Family Movie Night

A few months ago my husband asked what is the latest western to be made that was a good movie.

Robert Duvall, Annette Bening and Kevin Kostner in "Open Range," image from IMDB.com.

If you had asked me then, I would have said “Open Range” starring Robert Duvall and Kevin Costner. The time period is the old west when men could still move their herd of cattle to graze without worrying about property lines. However, times are changing and a land baron wishes to teach these old timers a lesson.

While the movie is rated “R” for violence and perhaps not the kid friendliest because of that and its length, I find it beautiful and lyrical. It is a slow moving story and yet I am gripped by the beauty of it all. Duvall and Costner work well off of each other while Annette Bening glows as the sister of the local doctor. She is older than most women and shows her age. But her grace and heart willing to love is on simple display.

Had you asked me before Saturday, I would have said that movie. But then the husband and I watched “True Grit” starring Jeff Bridges, Matt Damon and Hailee Steinfeld.

Movie Poster image from IMDb.com.

It has been years since I have last seen the original so there was nothing former to compare. Relieved of that burden, I sat back an enjoyed a superbly made movie that is moves into the darker aspects

of the west. Men formed gangs and happily robbed others. They thought nothing of shooting each other and knowing that retribution would more than likely not be delivered to them.

We see this in Tom Chaney as played by Josh Brolin. We see this in Rooster Cogburn and LaBoeuf as they argue who has grit and who did more wrong during the civil war. But lets talk about Haille Steinfeld.

This young girl puts in a bravura performance as a young girl who has been in an adult role for some time.

Hailee Steinfeld in "True Grit," image from IMDb.com.

She runs the family, not her mother. And she can bargain with the best of them. But Steinfeld also allows the little girl to show when when she collects her father’s personal effects. Her eyes glows as she remembers the man and finds a way to make his hat fit on her smaller head.

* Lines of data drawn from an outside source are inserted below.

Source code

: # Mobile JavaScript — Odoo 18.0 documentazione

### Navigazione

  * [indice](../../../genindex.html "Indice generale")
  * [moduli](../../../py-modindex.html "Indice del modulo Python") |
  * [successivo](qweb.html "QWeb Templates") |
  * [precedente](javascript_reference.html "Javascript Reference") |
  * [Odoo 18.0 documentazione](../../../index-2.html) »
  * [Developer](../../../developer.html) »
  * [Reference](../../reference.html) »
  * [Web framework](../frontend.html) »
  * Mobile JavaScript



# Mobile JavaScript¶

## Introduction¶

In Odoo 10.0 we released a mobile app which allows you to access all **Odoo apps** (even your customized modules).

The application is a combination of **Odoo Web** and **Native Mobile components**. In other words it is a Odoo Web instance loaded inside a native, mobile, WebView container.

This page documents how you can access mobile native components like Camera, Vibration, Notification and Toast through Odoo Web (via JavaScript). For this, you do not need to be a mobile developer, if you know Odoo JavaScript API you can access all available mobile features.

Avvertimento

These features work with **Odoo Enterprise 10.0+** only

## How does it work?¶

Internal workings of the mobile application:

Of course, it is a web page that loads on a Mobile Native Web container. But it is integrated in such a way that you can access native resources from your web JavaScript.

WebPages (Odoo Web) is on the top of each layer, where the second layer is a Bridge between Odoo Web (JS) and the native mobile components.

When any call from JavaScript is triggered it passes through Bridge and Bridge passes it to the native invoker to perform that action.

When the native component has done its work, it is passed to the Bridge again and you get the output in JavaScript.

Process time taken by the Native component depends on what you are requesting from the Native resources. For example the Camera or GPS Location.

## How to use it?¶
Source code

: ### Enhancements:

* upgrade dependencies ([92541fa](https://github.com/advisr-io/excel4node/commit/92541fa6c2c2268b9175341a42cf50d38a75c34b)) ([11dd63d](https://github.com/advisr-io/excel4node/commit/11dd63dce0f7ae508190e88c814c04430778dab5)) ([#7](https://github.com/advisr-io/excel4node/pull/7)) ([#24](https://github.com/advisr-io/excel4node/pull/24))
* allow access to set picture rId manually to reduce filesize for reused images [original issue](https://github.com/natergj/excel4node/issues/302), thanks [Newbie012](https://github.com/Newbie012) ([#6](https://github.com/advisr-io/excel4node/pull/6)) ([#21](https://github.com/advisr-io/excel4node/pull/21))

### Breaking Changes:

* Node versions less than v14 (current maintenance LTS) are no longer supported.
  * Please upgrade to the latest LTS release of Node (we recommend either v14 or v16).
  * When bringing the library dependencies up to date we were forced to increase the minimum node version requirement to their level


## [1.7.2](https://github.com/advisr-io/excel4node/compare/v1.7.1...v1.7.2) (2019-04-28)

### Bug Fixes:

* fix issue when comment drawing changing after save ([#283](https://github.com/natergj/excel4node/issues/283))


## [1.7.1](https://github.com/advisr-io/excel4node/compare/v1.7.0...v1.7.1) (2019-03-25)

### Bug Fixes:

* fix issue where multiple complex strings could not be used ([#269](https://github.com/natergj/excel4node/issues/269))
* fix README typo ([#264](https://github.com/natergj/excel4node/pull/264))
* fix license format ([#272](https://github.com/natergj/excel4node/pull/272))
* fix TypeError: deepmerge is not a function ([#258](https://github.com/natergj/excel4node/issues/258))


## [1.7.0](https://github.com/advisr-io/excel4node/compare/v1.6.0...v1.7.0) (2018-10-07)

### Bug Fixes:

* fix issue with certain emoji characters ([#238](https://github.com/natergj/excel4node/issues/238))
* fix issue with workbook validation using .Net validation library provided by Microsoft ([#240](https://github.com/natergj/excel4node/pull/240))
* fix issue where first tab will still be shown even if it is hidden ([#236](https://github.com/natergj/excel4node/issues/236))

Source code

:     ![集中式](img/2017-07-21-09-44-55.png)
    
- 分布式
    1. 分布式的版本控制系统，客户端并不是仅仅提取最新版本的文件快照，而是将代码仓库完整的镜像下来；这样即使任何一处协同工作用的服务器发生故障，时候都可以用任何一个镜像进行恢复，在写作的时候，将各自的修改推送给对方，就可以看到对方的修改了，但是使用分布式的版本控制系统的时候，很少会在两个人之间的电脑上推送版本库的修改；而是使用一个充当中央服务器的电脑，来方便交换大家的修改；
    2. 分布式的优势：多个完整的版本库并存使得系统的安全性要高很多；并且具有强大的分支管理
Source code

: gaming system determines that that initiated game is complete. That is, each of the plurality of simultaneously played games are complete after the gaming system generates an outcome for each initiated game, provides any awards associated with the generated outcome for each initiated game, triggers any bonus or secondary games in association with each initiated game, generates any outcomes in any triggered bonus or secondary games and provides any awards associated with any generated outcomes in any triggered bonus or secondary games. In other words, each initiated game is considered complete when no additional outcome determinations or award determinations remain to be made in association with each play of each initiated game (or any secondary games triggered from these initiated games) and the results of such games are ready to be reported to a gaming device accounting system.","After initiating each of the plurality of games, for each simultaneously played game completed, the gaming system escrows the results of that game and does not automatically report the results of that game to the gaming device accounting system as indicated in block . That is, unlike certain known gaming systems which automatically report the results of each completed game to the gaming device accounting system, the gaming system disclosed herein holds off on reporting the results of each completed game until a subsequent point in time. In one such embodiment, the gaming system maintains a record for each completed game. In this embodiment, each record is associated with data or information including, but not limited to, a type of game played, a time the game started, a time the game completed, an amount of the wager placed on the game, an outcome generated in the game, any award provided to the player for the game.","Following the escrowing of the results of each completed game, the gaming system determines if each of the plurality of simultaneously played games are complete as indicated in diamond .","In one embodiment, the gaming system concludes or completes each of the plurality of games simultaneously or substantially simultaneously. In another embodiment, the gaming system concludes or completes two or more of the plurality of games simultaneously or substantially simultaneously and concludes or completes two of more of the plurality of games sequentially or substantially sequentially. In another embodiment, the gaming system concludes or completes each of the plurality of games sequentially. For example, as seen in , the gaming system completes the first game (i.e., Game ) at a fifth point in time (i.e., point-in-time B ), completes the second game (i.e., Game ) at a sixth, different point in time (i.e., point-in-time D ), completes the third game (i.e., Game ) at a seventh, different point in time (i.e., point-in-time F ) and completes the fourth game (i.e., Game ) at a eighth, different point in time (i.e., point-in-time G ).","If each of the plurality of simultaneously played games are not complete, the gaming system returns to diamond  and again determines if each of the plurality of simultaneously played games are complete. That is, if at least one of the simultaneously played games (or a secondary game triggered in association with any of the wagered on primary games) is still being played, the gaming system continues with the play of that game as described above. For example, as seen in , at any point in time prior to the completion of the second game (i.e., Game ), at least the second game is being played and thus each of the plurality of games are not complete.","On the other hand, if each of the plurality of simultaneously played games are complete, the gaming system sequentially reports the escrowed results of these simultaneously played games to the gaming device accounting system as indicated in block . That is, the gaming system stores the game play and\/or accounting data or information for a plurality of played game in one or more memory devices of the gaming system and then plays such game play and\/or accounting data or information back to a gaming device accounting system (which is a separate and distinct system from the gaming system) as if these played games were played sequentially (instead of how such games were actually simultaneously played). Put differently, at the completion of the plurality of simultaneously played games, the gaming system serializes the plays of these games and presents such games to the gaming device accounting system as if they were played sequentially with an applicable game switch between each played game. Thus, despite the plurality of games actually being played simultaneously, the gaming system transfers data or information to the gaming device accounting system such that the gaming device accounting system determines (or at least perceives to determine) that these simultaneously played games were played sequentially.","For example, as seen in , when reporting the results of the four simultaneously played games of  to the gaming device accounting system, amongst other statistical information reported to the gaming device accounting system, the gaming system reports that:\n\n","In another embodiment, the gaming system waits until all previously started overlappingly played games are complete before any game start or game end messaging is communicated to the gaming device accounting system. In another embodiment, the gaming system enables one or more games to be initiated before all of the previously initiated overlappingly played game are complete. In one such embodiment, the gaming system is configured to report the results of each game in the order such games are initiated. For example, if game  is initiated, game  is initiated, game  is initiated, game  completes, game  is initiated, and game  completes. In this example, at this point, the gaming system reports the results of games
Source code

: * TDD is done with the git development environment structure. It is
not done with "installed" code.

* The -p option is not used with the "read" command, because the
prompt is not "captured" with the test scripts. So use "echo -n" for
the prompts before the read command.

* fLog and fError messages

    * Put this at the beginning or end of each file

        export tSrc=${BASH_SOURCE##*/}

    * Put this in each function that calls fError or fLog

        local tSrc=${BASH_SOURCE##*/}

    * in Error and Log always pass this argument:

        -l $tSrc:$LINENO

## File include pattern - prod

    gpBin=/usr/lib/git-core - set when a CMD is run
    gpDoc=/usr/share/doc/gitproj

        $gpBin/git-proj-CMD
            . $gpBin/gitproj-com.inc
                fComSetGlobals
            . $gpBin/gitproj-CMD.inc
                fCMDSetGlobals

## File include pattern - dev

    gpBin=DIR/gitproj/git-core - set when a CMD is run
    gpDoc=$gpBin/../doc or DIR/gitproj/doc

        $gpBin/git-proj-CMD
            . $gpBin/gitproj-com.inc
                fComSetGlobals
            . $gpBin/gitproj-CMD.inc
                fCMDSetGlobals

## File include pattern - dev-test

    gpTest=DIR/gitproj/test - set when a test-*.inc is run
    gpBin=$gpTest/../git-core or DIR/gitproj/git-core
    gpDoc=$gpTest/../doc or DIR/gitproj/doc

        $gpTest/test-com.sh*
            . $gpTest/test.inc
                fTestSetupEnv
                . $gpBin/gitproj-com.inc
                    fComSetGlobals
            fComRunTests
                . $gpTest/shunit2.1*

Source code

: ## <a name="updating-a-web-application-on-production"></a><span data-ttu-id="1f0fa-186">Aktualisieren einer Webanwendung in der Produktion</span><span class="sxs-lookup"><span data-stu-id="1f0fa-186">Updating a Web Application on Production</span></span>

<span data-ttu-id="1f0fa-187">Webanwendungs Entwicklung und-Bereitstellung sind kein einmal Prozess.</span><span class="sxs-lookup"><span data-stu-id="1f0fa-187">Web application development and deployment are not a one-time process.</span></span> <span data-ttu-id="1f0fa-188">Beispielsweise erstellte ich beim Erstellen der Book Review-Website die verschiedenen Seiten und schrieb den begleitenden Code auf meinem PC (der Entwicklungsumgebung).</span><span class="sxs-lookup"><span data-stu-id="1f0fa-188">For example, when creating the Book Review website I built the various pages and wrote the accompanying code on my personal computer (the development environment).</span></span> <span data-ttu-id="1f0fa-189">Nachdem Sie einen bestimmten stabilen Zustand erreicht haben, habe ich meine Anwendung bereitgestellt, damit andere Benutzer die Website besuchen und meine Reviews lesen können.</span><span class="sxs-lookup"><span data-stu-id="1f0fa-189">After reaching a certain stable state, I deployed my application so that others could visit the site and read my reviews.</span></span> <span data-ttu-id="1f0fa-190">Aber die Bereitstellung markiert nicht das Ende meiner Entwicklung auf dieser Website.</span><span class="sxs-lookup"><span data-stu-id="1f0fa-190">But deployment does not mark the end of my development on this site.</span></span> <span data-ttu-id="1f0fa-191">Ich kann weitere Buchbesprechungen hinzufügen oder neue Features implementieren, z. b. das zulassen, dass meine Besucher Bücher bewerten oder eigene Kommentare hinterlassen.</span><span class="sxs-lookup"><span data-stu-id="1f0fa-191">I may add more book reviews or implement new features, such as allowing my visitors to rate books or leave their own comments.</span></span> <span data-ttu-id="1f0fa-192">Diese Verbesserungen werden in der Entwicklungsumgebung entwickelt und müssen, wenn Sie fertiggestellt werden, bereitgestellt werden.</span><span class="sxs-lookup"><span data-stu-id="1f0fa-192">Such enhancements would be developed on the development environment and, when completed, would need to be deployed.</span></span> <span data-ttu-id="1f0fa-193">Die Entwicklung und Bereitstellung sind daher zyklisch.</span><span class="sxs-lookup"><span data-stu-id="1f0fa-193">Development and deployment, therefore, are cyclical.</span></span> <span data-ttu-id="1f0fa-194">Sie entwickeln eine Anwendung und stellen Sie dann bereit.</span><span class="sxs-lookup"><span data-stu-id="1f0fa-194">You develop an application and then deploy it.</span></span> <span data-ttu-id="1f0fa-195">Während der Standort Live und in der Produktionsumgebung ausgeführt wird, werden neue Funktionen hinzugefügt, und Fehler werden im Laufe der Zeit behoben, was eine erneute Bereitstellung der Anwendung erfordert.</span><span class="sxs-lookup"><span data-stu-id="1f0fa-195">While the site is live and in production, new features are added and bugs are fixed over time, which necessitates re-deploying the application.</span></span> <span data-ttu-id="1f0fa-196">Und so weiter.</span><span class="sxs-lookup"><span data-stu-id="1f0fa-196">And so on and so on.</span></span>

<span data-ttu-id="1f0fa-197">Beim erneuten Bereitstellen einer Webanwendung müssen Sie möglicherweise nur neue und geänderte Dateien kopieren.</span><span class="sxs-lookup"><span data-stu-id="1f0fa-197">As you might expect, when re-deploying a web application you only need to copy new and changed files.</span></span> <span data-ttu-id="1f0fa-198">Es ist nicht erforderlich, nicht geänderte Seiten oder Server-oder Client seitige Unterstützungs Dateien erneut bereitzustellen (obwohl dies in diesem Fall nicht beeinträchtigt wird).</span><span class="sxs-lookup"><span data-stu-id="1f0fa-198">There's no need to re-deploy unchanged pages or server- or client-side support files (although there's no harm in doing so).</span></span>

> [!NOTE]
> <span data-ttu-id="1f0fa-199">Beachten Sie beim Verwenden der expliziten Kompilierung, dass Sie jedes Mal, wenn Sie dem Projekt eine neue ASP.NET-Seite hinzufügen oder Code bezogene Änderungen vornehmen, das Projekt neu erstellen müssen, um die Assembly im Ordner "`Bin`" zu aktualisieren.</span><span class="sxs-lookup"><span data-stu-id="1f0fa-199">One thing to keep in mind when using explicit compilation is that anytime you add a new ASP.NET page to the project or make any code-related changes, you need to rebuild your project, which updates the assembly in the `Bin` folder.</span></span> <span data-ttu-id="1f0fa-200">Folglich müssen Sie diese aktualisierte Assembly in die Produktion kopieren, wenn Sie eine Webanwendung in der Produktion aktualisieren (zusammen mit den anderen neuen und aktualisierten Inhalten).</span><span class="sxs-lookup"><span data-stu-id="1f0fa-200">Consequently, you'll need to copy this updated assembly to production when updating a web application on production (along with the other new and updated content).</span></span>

It is her idealism that allows her to make the decision to hire a man to capture her father’s killer. It is that sense of justice owed to her father that makes her deal with Cogburn and LaBouef. She is constantly wrangling and bargaining. Make me wonder if this girl (Mattie, not Hailee) was ever given a chance to simply play.

Probably not.

As the story movies on, we see that she is made of a stern of stuff as the two lawmen. They may not have wanted her around on this mission but they take her when there is no choice and become appreciative of her lack of ‘missus’ behavior. Damon and Bridges work well together as two men who cannot stand each other but have a common goal. It was a joy watching them work off of each other.

This is not a kid movie. The rating is PG-13 for intense sequences such as a hanging and several gun fights. I would allow middle school age and older to watch this one although my husband and I did it as a “date night’ at home.

Sherrif Woody and Buzz from "Toy Story," Image from IMDb.com.

If seeing a western with the kids is what you want to do with the kids, I would suggest Toy Story. Maybe it is not a western with cowboys and indians but it has many of those themes. And besides, who doesn’t love Sheriff Woody?